A junior designer needs to have an understanding of how type and image come together on a book cover, as well as a working knowledge of Photoshop, InDesign and Illustrator and an eagerness to learn.
- Lucy Thorne, Junior Designer at Cornerstone
Designers work on a variety of projects designing both covers and interior text layouts. Day-to-day tasks include creating concept visuals, developing typography, liaising with freelancers and illustrators, and working alongside the wider team to create the best package for each book.
I work closely with editors and art directors to make sure the final design showcases the book and is relevant to the target market. Being adaptable is an important characteristic. You need to be able to incorporate feedback from the wider team, including sales and marketing while keeping the author’s vision in mind too. Designers are also responsible for negotiating illustrator fees and contracts to stay within the allocated budget. My role requires me to juggle multiple projects, so organisation and time management are key.
- Arabella Jones, Designer at Penguin Random House Children's
The role of a senior designer involves creating and commissioning artwork for titles across all imprints (for me, within Vintage), managing each title from conception to production. This includes negotiating fees and art directing photographers, illustrators and other out-of-house artists.
A key part of the job is to support the creative or art director and deputise for them when necessary. I often represent the department in meetings and discuss artwork and concepts with editorial, sales & marketing and production, as well as out-of-house clients such as authors, booksellers and printers. I also need to be able to support other members of the team, including junior staff.
Being a senior designer continues after work - you’re always thinking of ideas and looking for inspiration - so I draw, read, watch, collect and go to plenty of shows and galleries. I regularly update my website and social media as it’s always a pleasure linking to and finding new artists - it’s important to be an active part of the creative landscape!
- Matt Broughton, Senior Designer at Vintage
The job of a picture editor is to find existing, rather than commissioned, artwork for the covers of books.
I might work with a succinct brief from an editor, read a manuscript, or come up with my own ideas for an existing book which needs a new cover. I work with picture libraries, museums, galleries, and directly with artists and photographers to find appropriate images. It is very much a collaborative process with the designers and editors, and indirectly, with authors. Once images are chosen, my job is to ensure that permissions and copyright are cleared, fees negotiated, and high-resolution images for reproduction obtained.
A knowledge and appreciation of art, a grasp of history and the ability to research any topic are important, as is the creative skill of understanding what might make a good cover image. And you need to love reading!
- Lily Richards, Picture Editor at Vintage
A studio manager mainly deals with book cover design, plus some whole book design. They handle freelancer contracts and payments, and the day to day running of the design studio – but the main role is to keep everything on schedule.
I’m in charge of the process from the day a book cover is first briefed, to the day it goes to print. I work closely with the art director and liaise between in-house designers, editors, marketers and producers. The role requires multitasking, project management and negotiating skills, plus a good-humoured ability to balance linear deadlines with the not-at-all-linear creative process.
- Becky Stocks, Studio Manager at Penguin Press
An art director's role is to oversee everything that's going on – so I don't do hands-on design, but have a brilliant team of 37 designers that I co-ordinate. I decide who the best designer is to take on different projects, and then work with that person quite closely throughout their process.

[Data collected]
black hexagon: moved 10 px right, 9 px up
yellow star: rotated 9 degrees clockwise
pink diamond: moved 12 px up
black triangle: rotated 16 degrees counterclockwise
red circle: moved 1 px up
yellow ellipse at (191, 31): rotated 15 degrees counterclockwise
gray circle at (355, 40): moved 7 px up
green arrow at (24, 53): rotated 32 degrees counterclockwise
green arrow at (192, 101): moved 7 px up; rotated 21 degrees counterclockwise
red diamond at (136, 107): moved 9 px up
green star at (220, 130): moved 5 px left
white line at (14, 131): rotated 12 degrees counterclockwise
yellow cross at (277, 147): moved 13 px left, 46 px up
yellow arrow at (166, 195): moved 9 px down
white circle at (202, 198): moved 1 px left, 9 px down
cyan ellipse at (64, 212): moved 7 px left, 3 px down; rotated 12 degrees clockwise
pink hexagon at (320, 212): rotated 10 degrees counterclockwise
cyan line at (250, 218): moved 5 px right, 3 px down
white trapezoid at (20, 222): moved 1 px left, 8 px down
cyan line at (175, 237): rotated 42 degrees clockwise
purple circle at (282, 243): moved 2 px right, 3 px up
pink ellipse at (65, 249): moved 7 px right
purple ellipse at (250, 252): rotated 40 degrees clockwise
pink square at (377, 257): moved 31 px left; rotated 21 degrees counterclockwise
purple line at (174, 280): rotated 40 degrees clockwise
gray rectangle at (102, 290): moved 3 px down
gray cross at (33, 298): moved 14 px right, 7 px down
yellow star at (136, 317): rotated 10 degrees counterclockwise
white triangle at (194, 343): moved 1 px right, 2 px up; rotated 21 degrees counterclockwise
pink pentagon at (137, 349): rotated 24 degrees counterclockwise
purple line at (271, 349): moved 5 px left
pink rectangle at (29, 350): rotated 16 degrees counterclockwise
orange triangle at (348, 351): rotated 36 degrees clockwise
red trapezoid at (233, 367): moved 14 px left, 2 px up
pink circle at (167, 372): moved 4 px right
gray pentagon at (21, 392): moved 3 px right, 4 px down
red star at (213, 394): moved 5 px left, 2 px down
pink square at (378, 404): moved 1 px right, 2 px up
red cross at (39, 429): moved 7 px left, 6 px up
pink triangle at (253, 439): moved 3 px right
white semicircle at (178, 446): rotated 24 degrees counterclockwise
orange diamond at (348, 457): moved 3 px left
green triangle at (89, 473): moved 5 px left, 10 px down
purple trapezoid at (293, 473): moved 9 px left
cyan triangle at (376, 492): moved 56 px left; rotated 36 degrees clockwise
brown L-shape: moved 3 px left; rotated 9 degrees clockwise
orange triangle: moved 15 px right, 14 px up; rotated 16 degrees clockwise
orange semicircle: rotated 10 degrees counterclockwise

Work to do:
A. Set down the passage of the excerpt on book design jobs that opens with the words containing "- Lily Richards, Picture" and closes with "everything on schedule.", copying it word for word.
B. Answer these questions from the excerpt on book design jobs:
(i) How many designers does the art director coordinate?
(ii) Does a picture editor look for existing or commissioned artwork for book covers?
(iii) What is described as the main role of a studio manager?
C. Carry on the excerpt on book design jobs from its final sentence.
These entries were drawn from a separate source, not from the excerpt on book design jobs.

Task-by-task answers:
A.
- Lily Richards, Picture Editor at Vintage
A studio manager mainly deals with book cover design, plus some whole book design. They handle freelancer contracts and payments, and the day to day running of the design studio – but the main role is to keep everything on schedule.

B.
(i) 37
(ii) Existing artwork
(iii) Keeping everything on schedule

C.
If things are going well, it's just a case of celebrating that and saying, ‘Wow, that's amazing!’ And if things aren't going so well, I can be a second eye. You can be so close to a design that you just can't see it anymore, and hopefully I unlock something. Sometimes I come up with the solution; a lot of the time I can't, but I make suggestions that create the solution.
- Anna Billson, Art Director at Penguin Random House Children's
Production are involved in all things print, and are the team who transform publishing ideas and concepts into the printed physical book.
Working with editors, designers and various printers at the beginning of a project, the production team advise on costs, schedules and the best printing techniques to create the perfect product.
During the publishing process, production will organise and advise on the typesetting of the text, keep timelines in check, work with the designer to make the artwork print-ready and keep the sales team up to date on costs.
Once the book is printing, the team will troubleshoot and problem-solve, and ensure the books arrive in the warehouse on time.
If you fancy a job in production you’ll need to be:
- organised and schedule-savvy
- a good problem solver and communicator
- have a keen eye for detail and a love for printed material
As production assistant, I work alongside the other assistants in the team to manage and order the extensive reprints of Penguin Random House Children’s catalogue titles, both colour and mono (black and white).
This includes books from Roald Dahl, Jacqueline Wilson and the Diary of a Wimpy Kid series. We coordinate effectively with design and editorial teams to make sure everything is in place. We work with external suppliers based in China, Europe, and Asia, as well as locally printing in Australia, South Africa, and India. We also work on co-editions (for different language markets), as well as non-book-trade orders for retailers such as TK Maxx and Aldi.
Important skills to have include good prioritisation and organisation, communication, and managing a fluctuating workload.
- Memoona Zahid, Production Assistant at Penguin Random House Children's
Production controllers are responsible for costing, scheduling and facilitating the production of books by liaising directly with our external suppliers and various internal contacts from the design, editorial, sales and rights teams.
A typical day in the role of a controller includes requesting and checking quotes and schedules from suppliers, and sharing these with the relevant internal contacts for review before orders are placed. We will complete pre-flight checks on print-ready files from design before passing these on to the printer to process through their system for our approval before printing. We will also receive the final printed copies of our books to approve before the bulk orders are shipped out to our distribution warehouse.
The role requires first-rate communication and organisational skills, a good eye for detail and the ability to work well pressure.
- Stavi Kotsiovos, Production Controller at Penguin Random House Children's
Senior Production Controller
A senior production controller is basically the project manager for a book, from an edited manuscript right through to finished copies.
Every book has a schedule which production need to set up, so the book arrives in time for publication. Time management is really important as you need to be able to switch tasks at a moment’s notice when things out of your control go wrong.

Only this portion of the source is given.